The canal at Tamatave is the biggest in Madagascar, moving through a stunning landscape of sweeping valleys into the ocean. But for Hamady Rassanirina and his family the waterway has been a source of misery.
Each of his three children has been acutely ill with stomach diseases from the pollution caused by industrial and domestic waste that has turned the water into a semi-opaque grey sludge. Sons and daughters of neighbours have faced the same predicament, some have died.
"Why is it that we are surrounded by the sea and we have so many rivers but we cannot have clean water?," he asked. "It is the same with all the minerals we are supposed to have. What is the good of having all these treasures underground when we have people dying because they are so poor?"
In Madagascar, as elsewhere in so many places in the Third World, poverty and poor sanitation often add up to death. Across the globe more than a billion people do not have access to clean water and the diseases they are exposed to take a heavy toll, especially among the very young.
The numbers of people affected are expected to rise internationally to three billion in the next two decades. Yet, say aid groups, most people in the affluent West are unaware of the seriousness of the problem so they are using UN World Water Day to launch a drive to raise awareness.

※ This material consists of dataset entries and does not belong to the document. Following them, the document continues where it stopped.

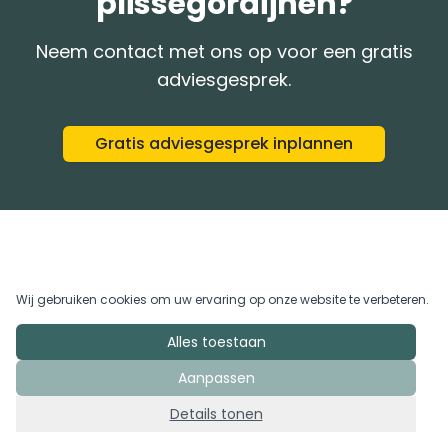
plisségordijnen?
Neem contact met ons op voor een gratis
adviesgesprek.
Gratis adviesgesprek inplannen
Wij gebruiken cookies om uw ervaring op onze website te verbeteren.
Alles toestaan
Aanpassen
Details tonen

The End Water Poverty campaign organised by, among others, WaterAid, Tear Fund, and the Dutch group Simavi says: "The international effort on sanitation and water is in disarray, poverty is not being tackled. Governments must be told that it is morally and economically indefensible to preach poverty reduction but leave millions of people to live in squalor and disease."
Standing beside the fetid canal, Mr Rassanirina's 33-year-old wife Patricia said: "There are a thousand families living around here and we have diarrhoea and malaria here, many children are sick all the time. The nearest place we can go for treatment is the Lutheran Hospital and that is an hour's walk away."
The community along the Pangalanes canal will be helped by a project organised by WaterAid, the aim of which is to provide clean water at the traditional neighbourhood water pump, and give instructions in basic hygiene.
It is one of a number of similar projects with a number of international charities. Yet the $20m (£10m) being spent overall is $97m less than is needed to meet the Millenium Development Goals signed up to by the Malagasy government.
But Madagascar should not be one of the poorest countries in the world, with 72 per cent of the population below the poverty line. It has some of the richest untapped deposits of gemstones in the world - sapphires, rubies, garnets, amethysts and acquamarines. There are other minerals including titanium, aluminium and graphite. And there is offshore oil.
It is also one of the dozen most important countries for biodiversity on the planet, although decades of depredation has wiped out almost 90 per cent of rainforest and dozens of species of flora and fauna. Some of it is blamed on strip mining and the rest ontavy, the practice of slash and burn by the rural poor in which miles of verdant land are left exhausted and barren.
The unique fauna and flora attracts a rising stream of wealthy ecotourists from Europe and North America. Yet very little of their money trickles down to the dispossessed rural poor. At the village of Jirama, Juliette Vavey works 11 hours a day on a farm to provide for her eight children. She then has to walk 90 minutes to fetch water. " I am exhausted all the time," she said. "I worry about my children because they are sick so often. But I cannot spend more time with them because I have to work to get food."
Brother Edwin, a member of the Freres Montfort De Saint Gabriel (FSG) Order, at Tamatave, has helped to found a number of water projects in the area. "What has happened here is very sad," he said. "This is a vibrant country with huge potential. Yet you see so much hardship."
The actor and comedian Sean Hughes, who recently visited Madagascar with WaterAid said: "All we can hope to do is make the lives of the people here just a bit better but the international community must be made aware of what is at stake."